Length of Probationary Term for New County Employees Is Arbitrable Under the Two-Prong Test
Reversing Supreme Court, the Third Department determined the grievance concerning the length of the probationary period for new employees was arbitrable. The union contended the county had imposed a longer period of probation on a new employee than the 26 weeks allowed by the collective bargaining agreement (CBA). The county civil service commission, prior to the execution of the CBA, had adopted a resolution describing the period of probation for new employees as ranging from 8 to 52 to weeks. The Third Department determined there was no statutory, constitutional or public policy prohibition to arbitration of the grievance. And the broad arbitration clause in the CBA covered the grievance at issue:
The threshold determination of whether a dispute is arbitrable is well settled. Proceeding with a two-part test, we first ask whether the parties may arbitrate the dispute by inquiring if there is any statutory, constitutional or public policy prohibition against arbitration of the grievance. If no prohibition exists, we then ask whether the parties in fact agreed to arbitrate the particular dispute by examining their collective bargaining agreement. If there is a prohibition, our inquiry ends and an arbitrator cannot act” … .

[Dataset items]
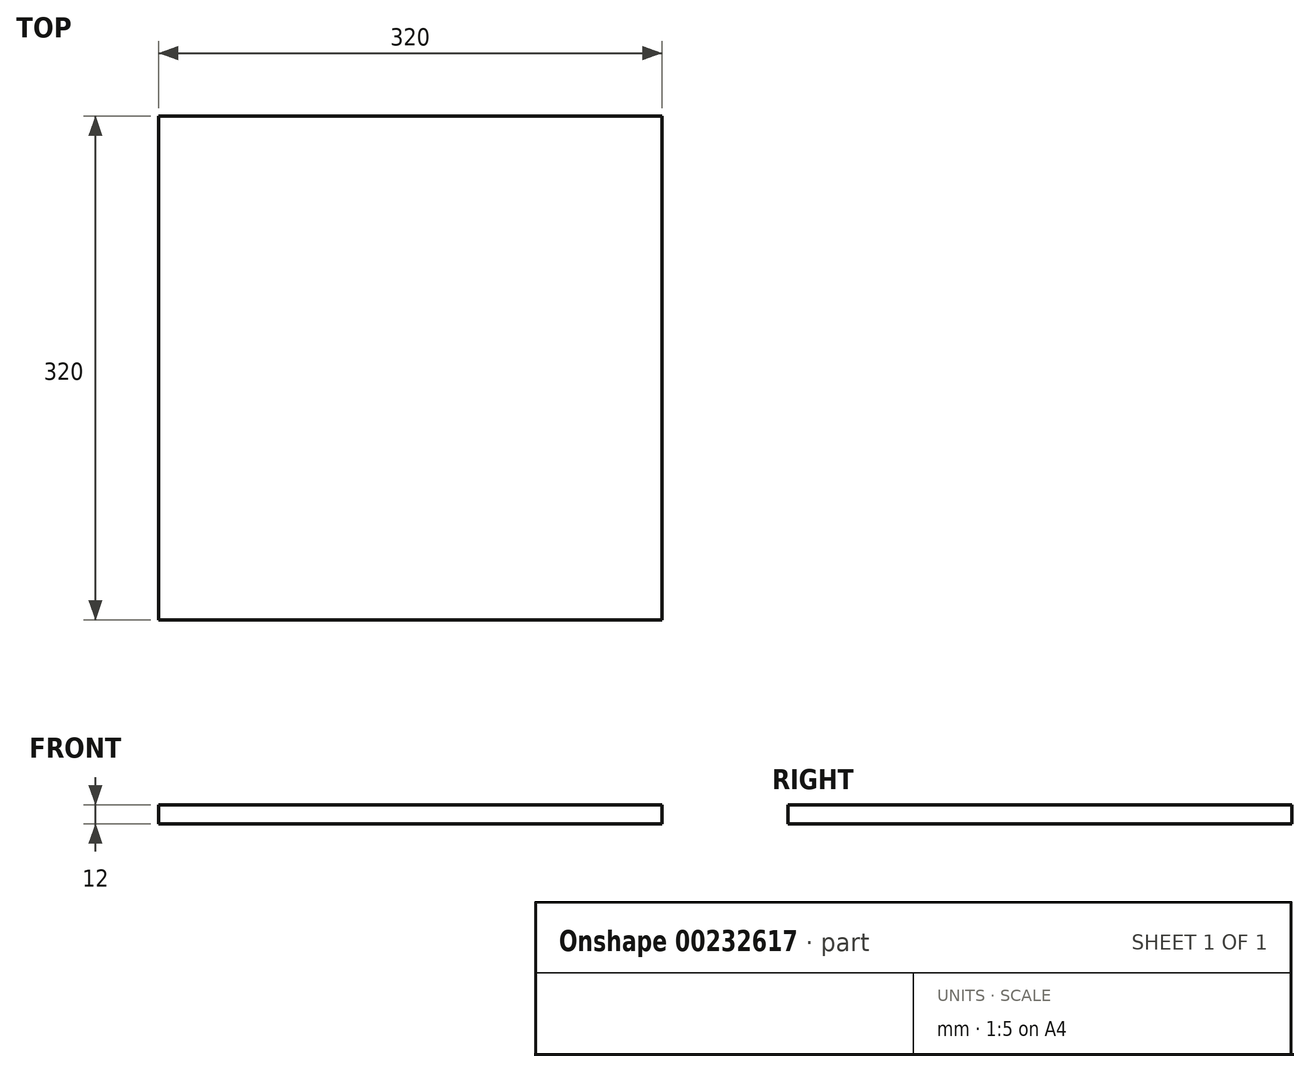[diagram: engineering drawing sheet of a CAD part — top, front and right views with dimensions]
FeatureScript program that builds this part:
annotation { "Feature Type Name" : "Feature", "Feature Type Description" : "" }
export const myFeature = defineFeature(function(context is Context, id is Id, definition is map)
    precondition{}
    {
        {
            var Q0;
            Q0=qCreatedBy(makeId("Top.planeOp"),FACE);
            var sketch = newSketch(context, id + "F0", { "sketchPlane" : qUnion([Q0])});
            skLineSegment(sketch, "E0.bottom", {"start": v(0, 0) * mm, "end": v(320, 0) * mm});
            skLineSegment(sketch, "E0.top", {"start": v(0, 320) * mm, "end": v(320, 320) * mm});
            skLineSegment(sketch, "E0.left", {"start": v(0, 0) * mm, "end": v(0, 320) * mm});
            skLineSegment(sketch, "E0.right", {"start": v(320, 0) * mm, "end": v(320, 320) * mm});
            skSolve(sketch);
        }
        {
            var Q0;
            Q0 = qSketchRegion(id + "F0", true);
            extrude(context, id + "F1", {"entities" : qUnion([Q0]), "depth" : 12 * mm});
        }
    });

Short exercise 1: Render this sentence from the case summary in Spanish: "If no prohibition exists, we then ask whether the parties in fact agreed to arbitrate the particular dispute by examining their collective bargaining agreement."
Short exercise 2:
For each statement, decide whether the case summary supports it. Answer yes or no and quote the words that settle it.
(a) The Third Department upheld the ruling of Supreme Court.
(b) The collective bargaining agreement allowed a probationary period of 26 weeks.
(c) The county civil service commission adopted its resolution after the CBA was executed.
The records have no connection to the case summary.

Result 1: Si no existe ninguna prohibición, nos preguntamos entonces si las partes efectivamente acordaron someter a arbitraje la controversia concreta, examinando su convenio colectivo.

Result 2:
(a) No: "Reversing Supreme Court"
(b) Yes: "the 26 weeks allowed by the collective bargaining agreement (CBA)"
(c) No: "prior to the execution of the CBA"